Der magische Zirkel by Katherine Neville

Der magische Zirkel by Katherine Neville

Autor:Katherine Neville [Neville, Katherine]
Die sprache: deu
Format: epub
Tags: General Fiction
veröffentlicht: 2013-01-28T16:00:00+00:00


Der Sitz der Internationalen Atomenergiebehörde befindet sich in Wien in der UNO-City an der Wagramerstraße auf einer Insel zwischen Donau und Alter Donau. Jenseits des Stroms liegt der Prater mit dem berühmten Riesenrad – derselbe Vergnügungspark, wo meine Großmutter Pandora vor fünfundsiebzig Jahren mit Onkel Laf und Adolf Hitler Karussell gefahren war.

Als wir am Dienstag um neun Uhr morgens in Schwechat landeten, wurden wir bereits von Wolfgangs Mitarbeiter Lars Fennish erwartet, der uns mitsamt unserem Gepäck zu den ersten Besprechungen in die UNO-City brachte. Nach der langen und anstrengenden Reise, während der ich wenig geschlafen hatte, war mir nicht nach viel reden zumute. Ich saß still auf dem Rücksitz, und während sich die zwei Männer auf deutsch über unseren Tagesablauf unterhielten, blickte ich durch die blaugetönten Scheiben auf die trübselige Vorstadtkulisse. Doch als wir uns Wien näherten und den Fluß überquerten, tauchten Erinnerungen an früher auf.
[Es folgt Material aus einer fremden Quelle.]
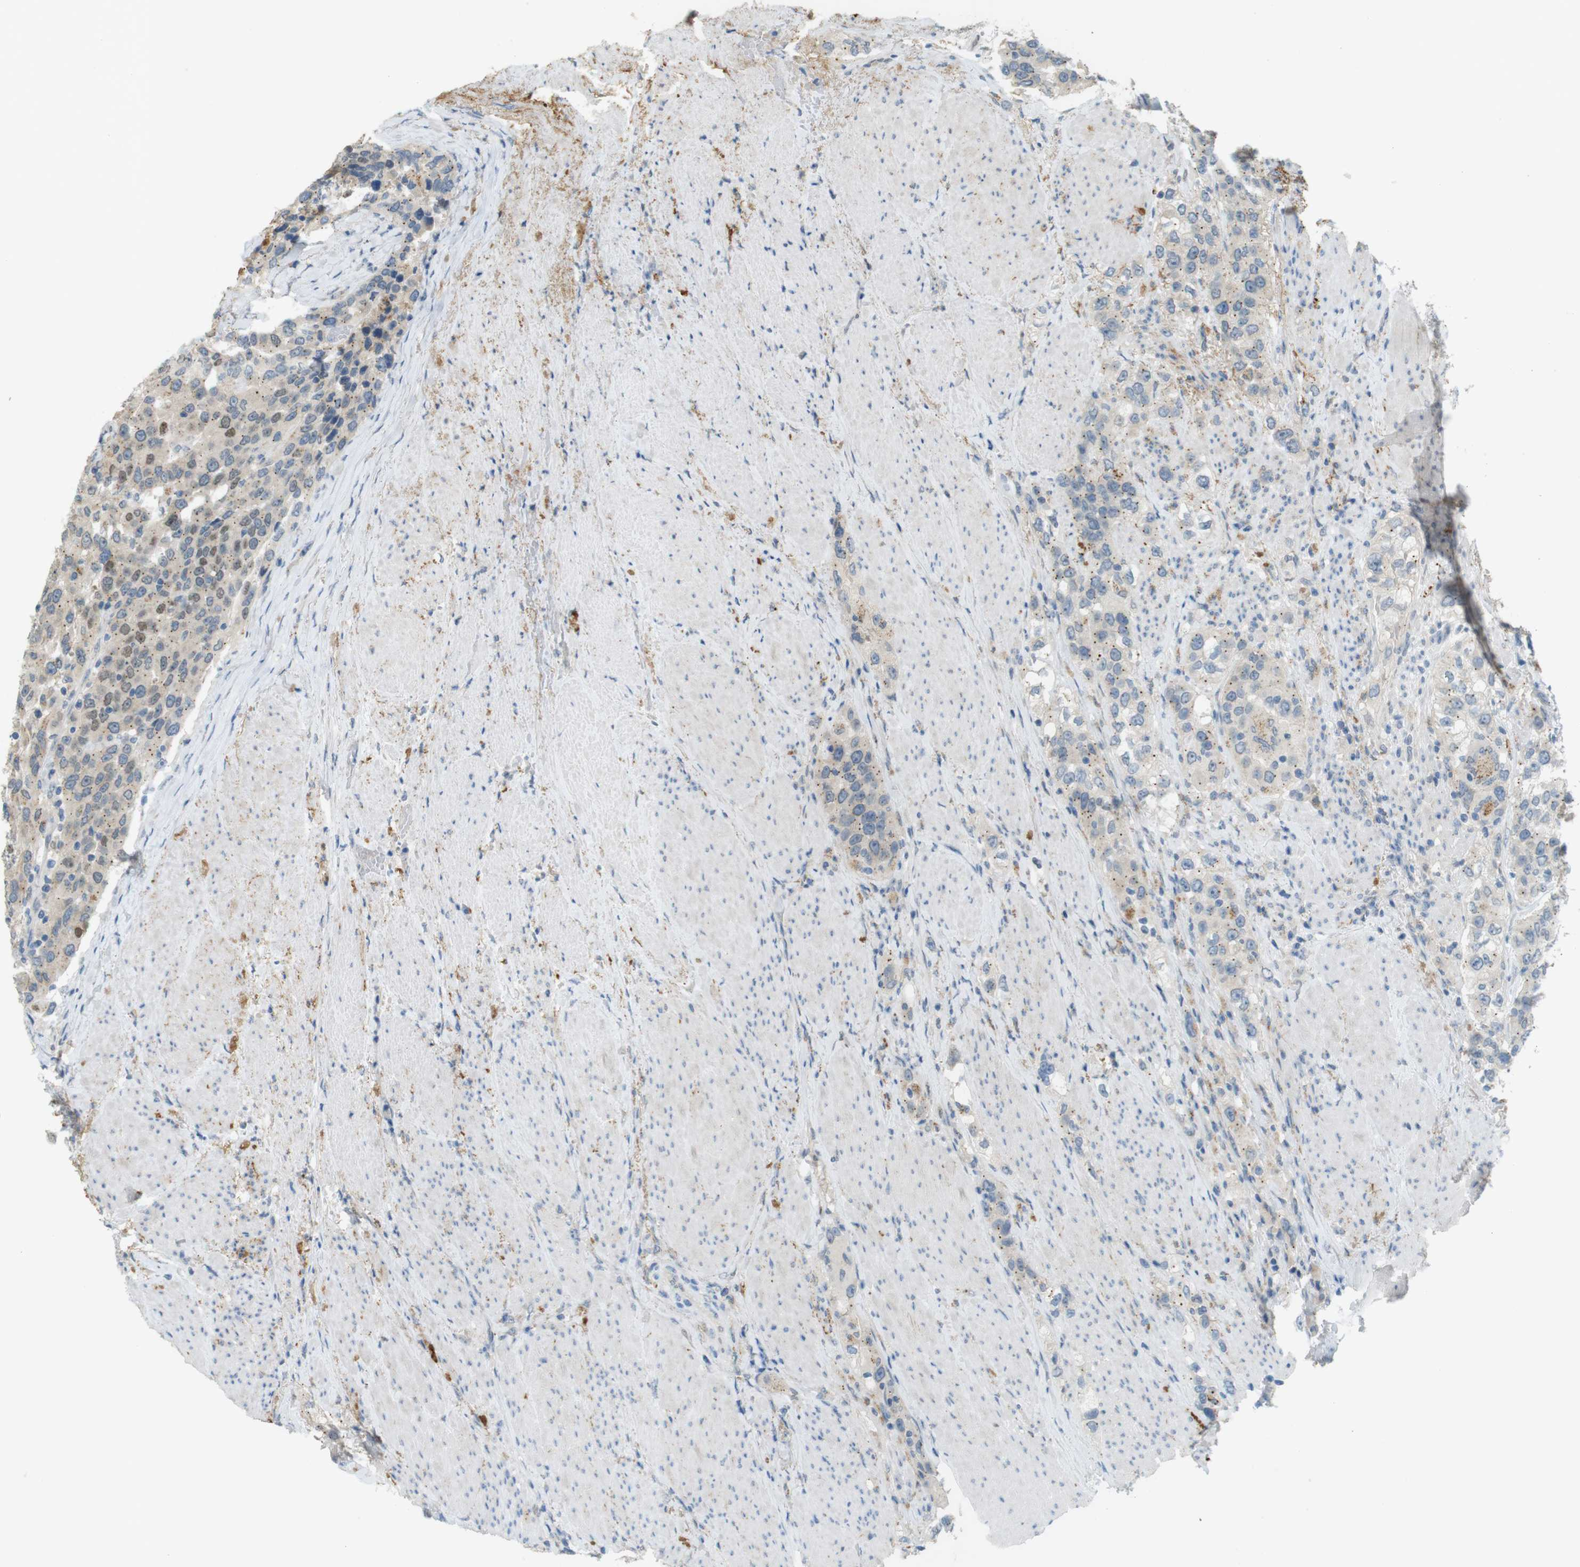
{"staining": {"intensity": "weak", "quantity": ">75%", "location": "cytoplasmic/membranous"}, "tissue": "urothelial cancer", "cell_type": "Tumor cells", "image_type": "cancer", "snomed": [{"axis": "morphology", "description": "Urothelial carcinoma, High grade"}, {"axis": "topography", "description": "Urinary bladder"}], "caption": "A micrograph showing weak cytoplasmic/membranous expression in approximately >75% of tumor cells in urothelial cancer, as visualized by brown immunohistochemical staining.", "gene": "UGT8", "patient": {"sex": "female", "age": 80}}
Ich hatte Wien vor rund zehn Jahren das letzte Mal gesehen, aber bis jetzt war mir nie klar geworden, wie sehr ich die Stadt meiner Kindheit vermißt hatte, all die Weihnachtsfeste und Ferien, die ich mit Jersey inmitten der Musikwelt bei Onkel Laf verbracht hatte, wo ich Lebkuchen und Plätzchen gegessen, mit Bändern und Schleifen verschnürte Geschenkpakete geöffnet und Ostereier gesucht hatte. Mein Bild von Wien war schöner und bunter als das Bild, das die Stadt dem Rest der Welt präsentierte – »die Stadt von Strudel, Schnitzel und Schlagobers«, wie es Onkel Laf ausdrückte. Ich sah ein anderes Wien, eine Stadt mit so vielen Traditionen, dem Flair so vieler verschiedener Kulturen und spürte in allem den Zauber ihrer Geschichte.
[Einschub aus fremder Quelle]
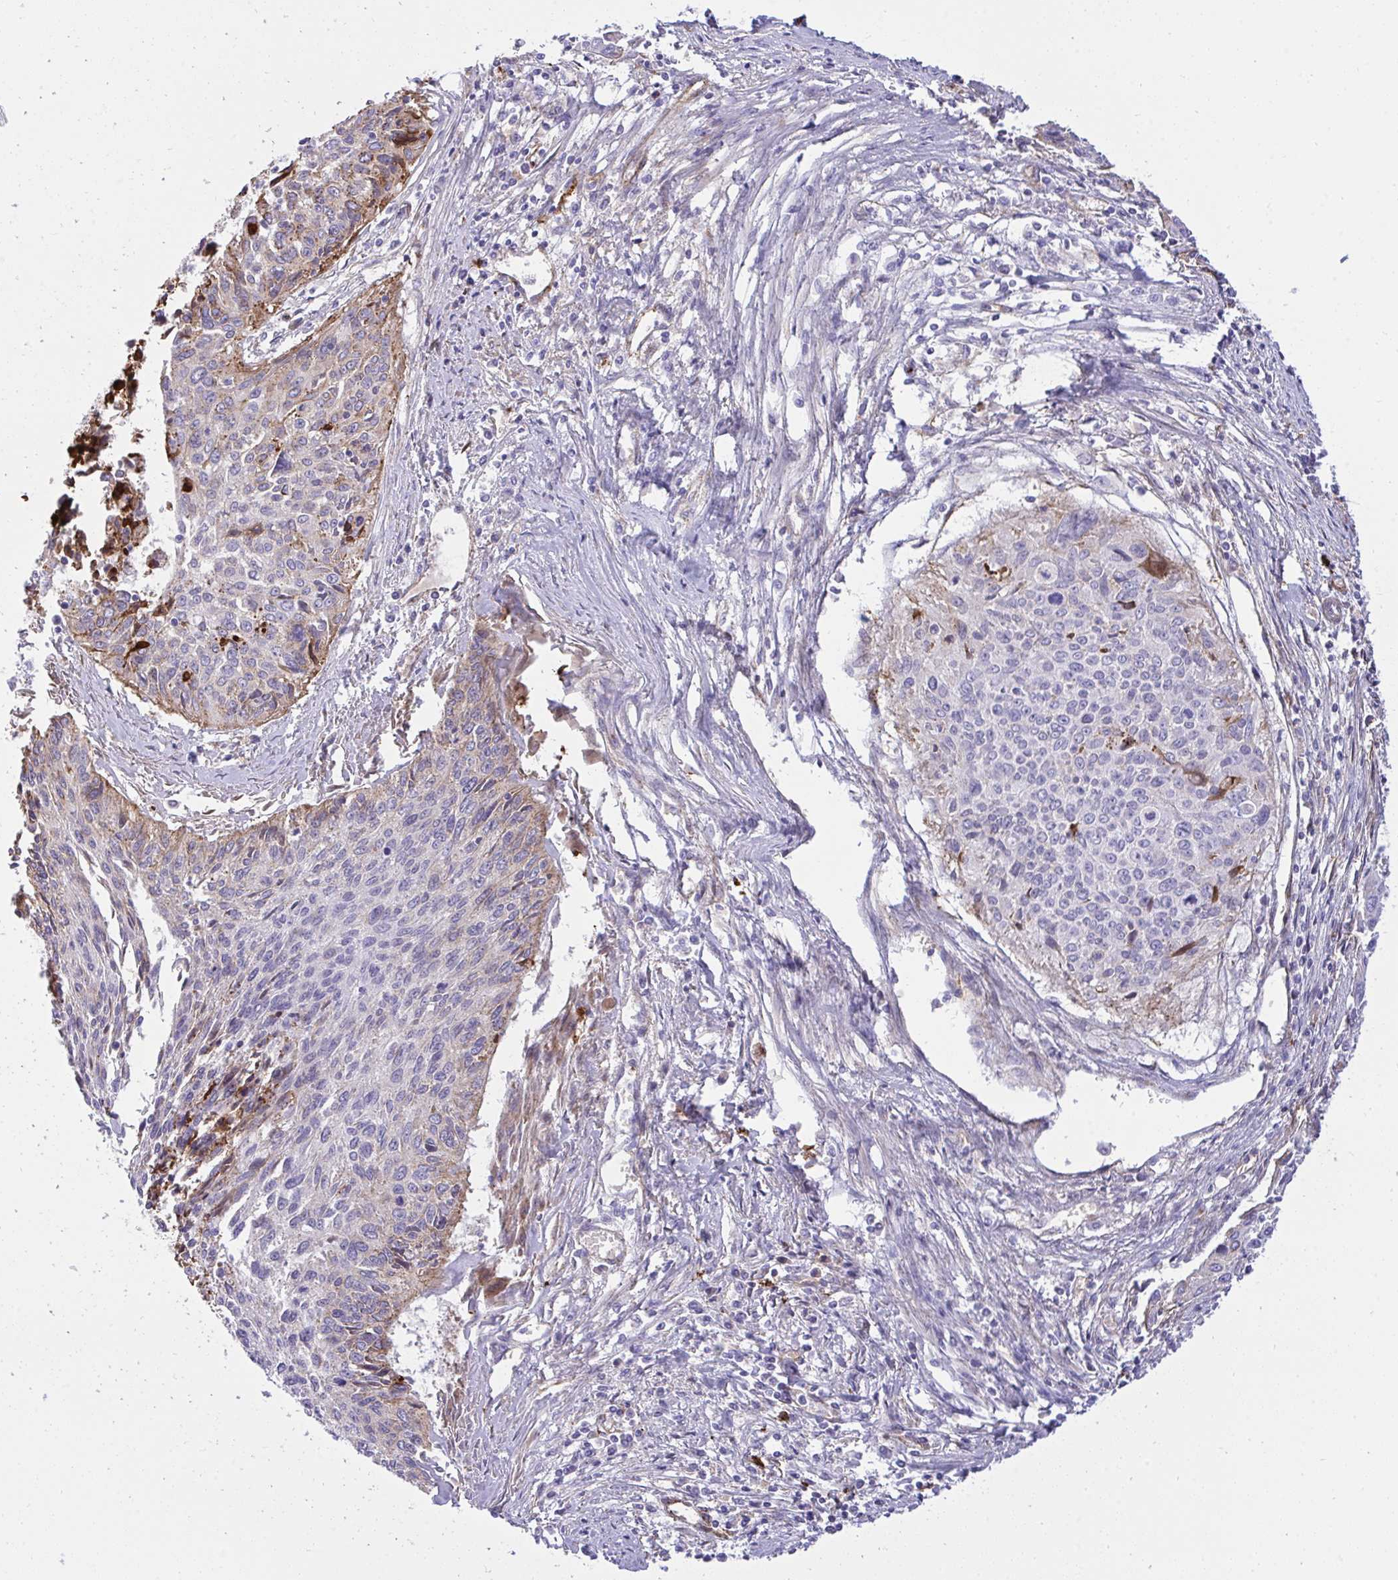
{"staining": {"intensity": "moderate", "quantity": "<25%", "location": "cytoplasmic/membranous"}, "tissue": "cervical cancer", "cell_type": "Tumor cells", "image_type": "cancer", "snomed": [{"axis": "morphology", "description": "Squamous cell carcinoma, NOS"}, {"axis": "topography", "description": "Cervix"}], "caption": "This is an image of IHC staining of cervical squamous cell carcinoma, which shows moderate staining in the cytoplasmic/membranous of tumor cells.", "gene": "F2", "patient": {"sex": "female", "age": 55}}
Die Donau ist der Strom, der West- und Osteuropa verbindet. Im 7. Jahrhundert v. Chr. erschlossen die Griechen den Unterlauf der Donau und nannten ihn Istros. Am Oberlauf bildete der Fluß seit Kaiser Oktavian die Nordgrenze des Römischen Reichs und hieß dort Danubius. Aber wie auch immer dieser Fluß im Lauf der Jahrhunderte von den Völkern genannt wurde – alle Formen seines heutigen Namens gehen zurück auf das keltische Wort »Danu« – das Geschenk.

Das Wasser der Donau war ein Geschenk für alle Länder, die an ihrem Weg lagen. Sie kümmerte sich nicht um Grenzen, überwand alle künstlichen oder natürlichen Hindernisse und brachte allen das lebenspendende Wasser. Und sie hatte noch ein Geschenk, und das war der Wein, der an ihren Ufern geerntet wurde und nach dem Wien, einst Vindobona, benannt wurde.

Auch heute sah ich auf den Hügeln die Reihen der Rebstöcke und dazwischen das gelbe Stroh der letztjährigen Getreideernte – eine Gabe der Göttin Ceres. Aber der Wein war das Geschenk des Gottes Dionysos, das Schmerzen linderte, Träume schenkte und zum Tanz anregte, dem sich die Mänaden im Gefolge des Dionysos bis zur Raserei hingaben. Ich dachte, wenn es eine Stadt gab, die diesem Gott gehörte, dann war es Wien, die Stadt von Wein, Weib und Gesang.

Ich selbst war hier in frühester Jugend mit diesem Gott zusammengetroffen, als Jersey bei einer Matinee in der Staatsoper Richard Strauß »Ariadne auf Naxos« sang. Von ihrem Geliebten Theseus auf Naxos verlassen, will sich Ariadne dem Tod in die Arme stürzen.